## begin INPUT ROWS

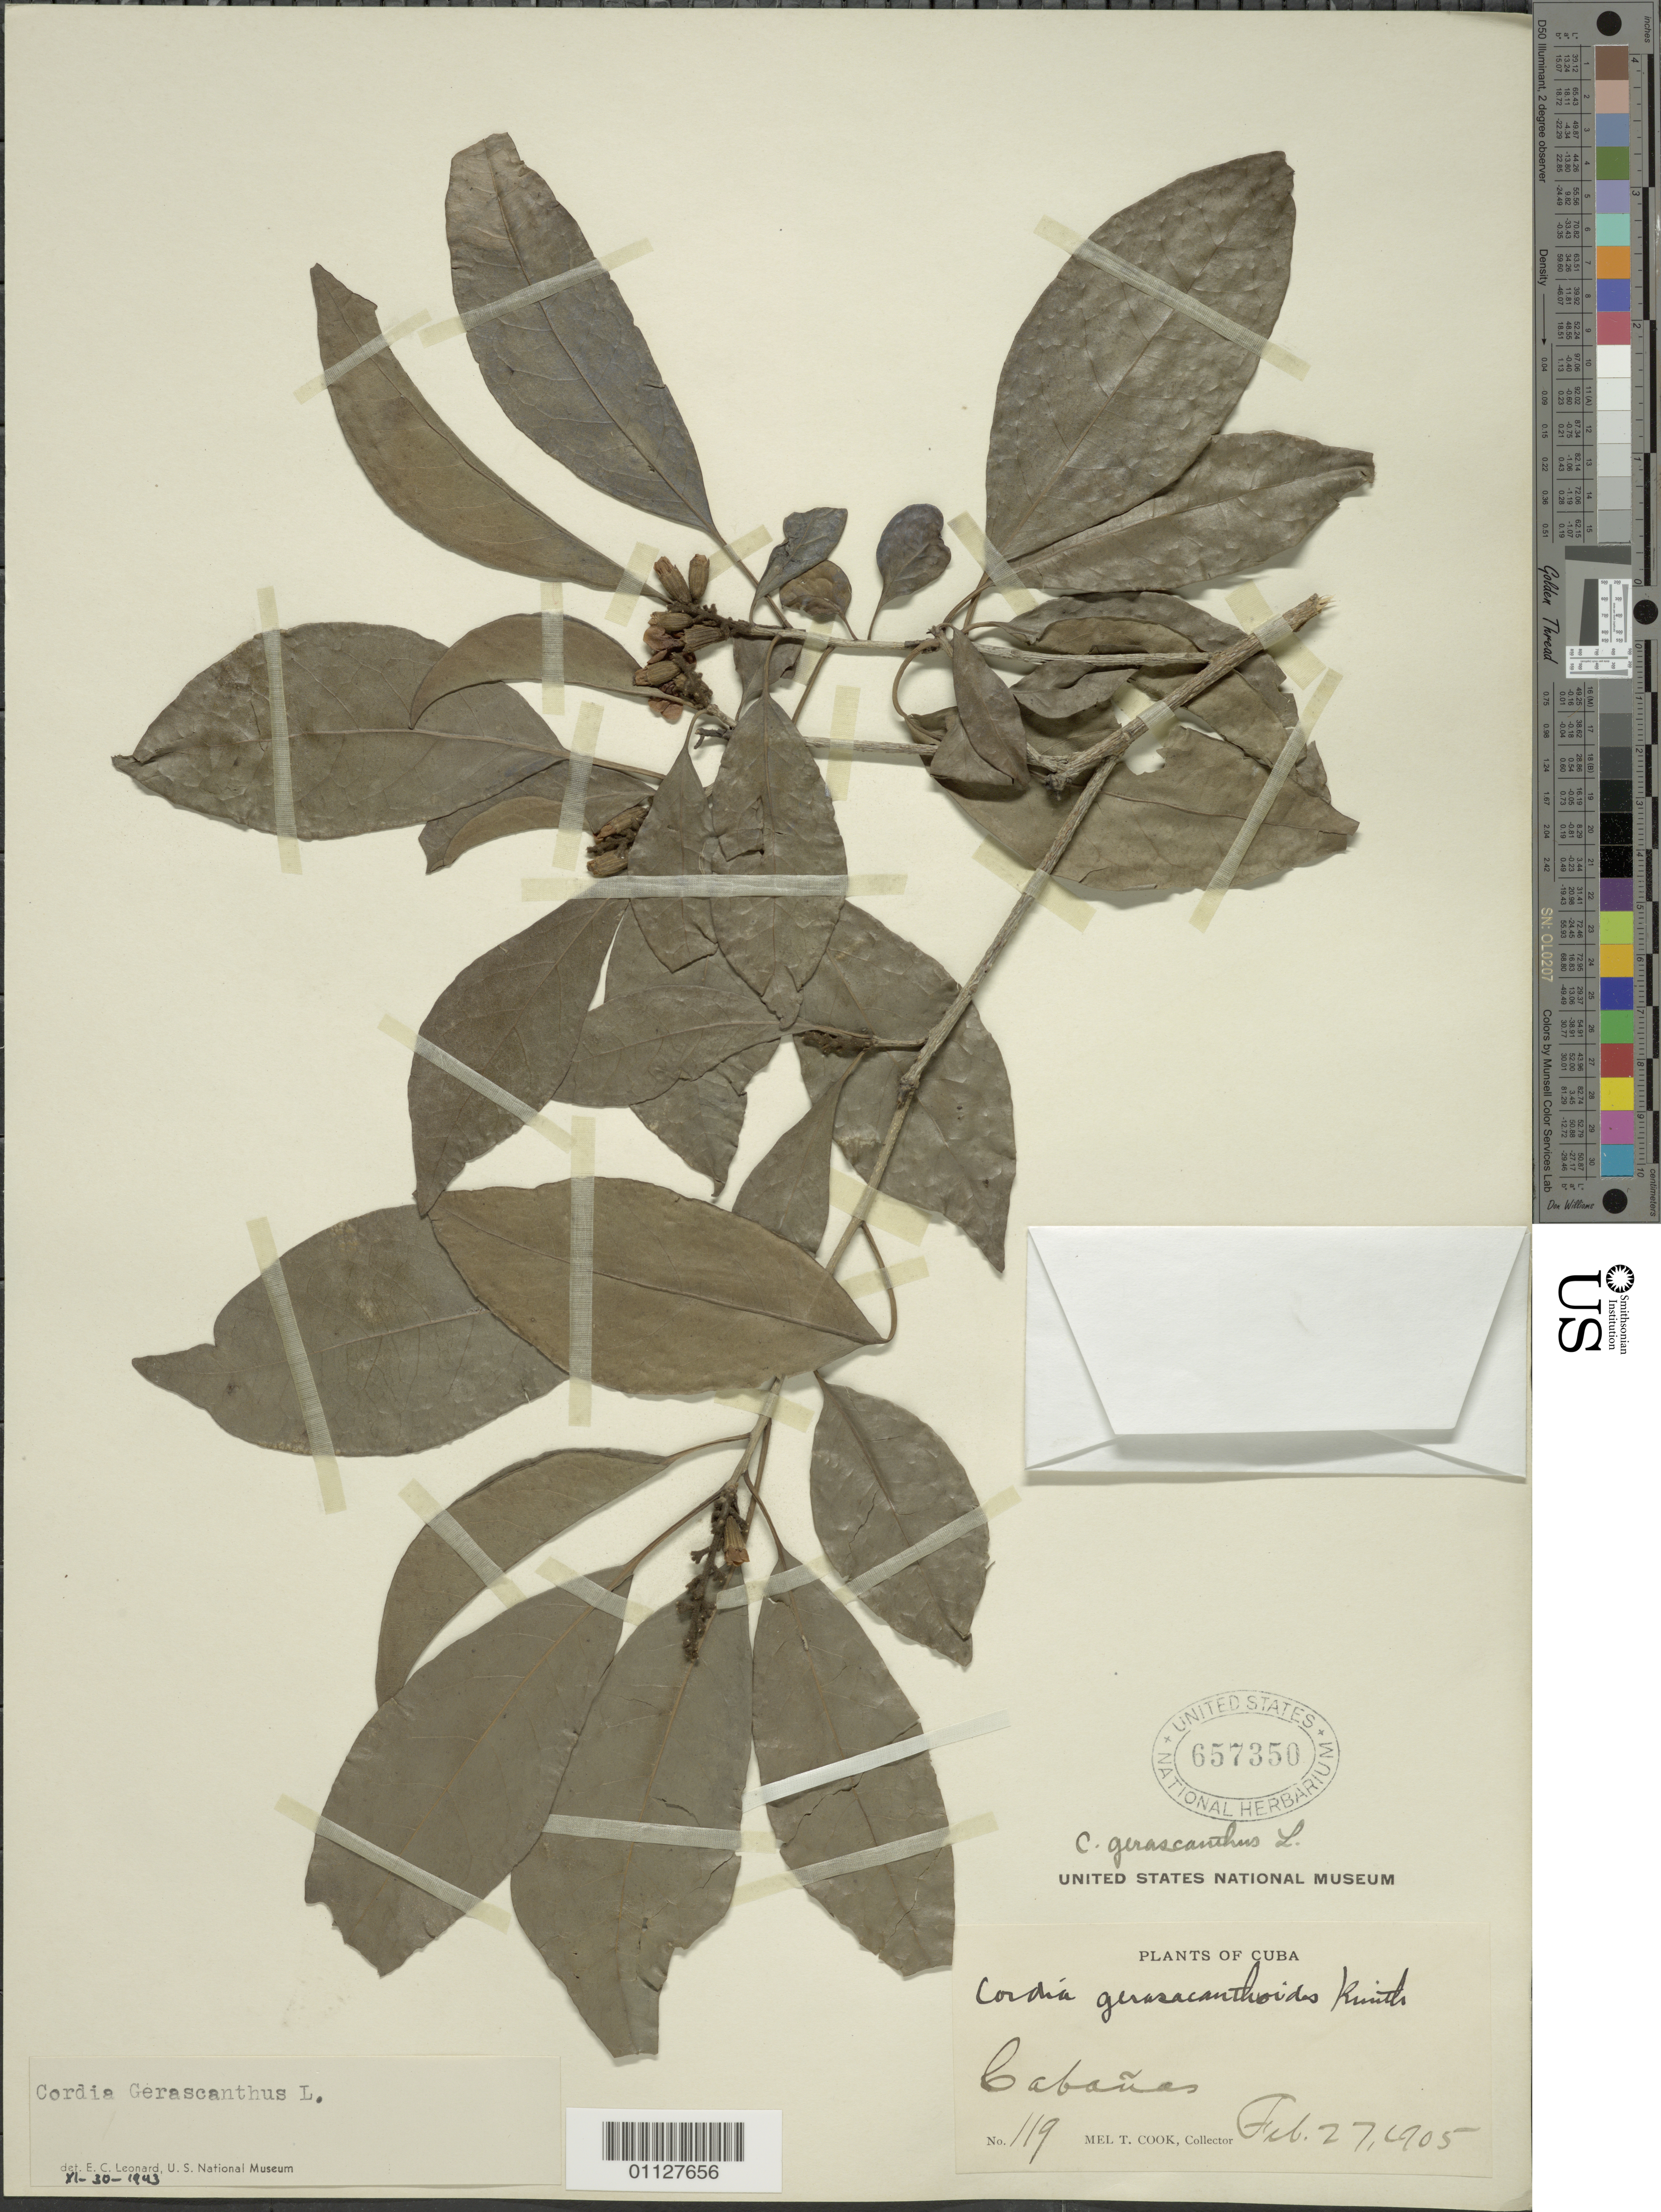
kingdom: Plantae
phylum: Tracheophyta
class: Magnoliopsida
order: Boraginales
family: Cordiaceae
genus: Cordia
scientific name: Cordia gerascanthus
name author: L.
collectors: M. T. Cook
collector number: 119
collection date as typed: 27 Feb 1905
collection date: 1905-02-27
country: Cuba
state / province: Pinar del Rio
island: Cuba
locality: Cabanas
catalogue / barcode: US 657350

## end INPUT ROWS

## PROBLEM REQUIREMENTS
Please tally the lines in the records above that contain the string "collection", treating case as significant, and give only the number.

## COMPLETE RESPONSE
2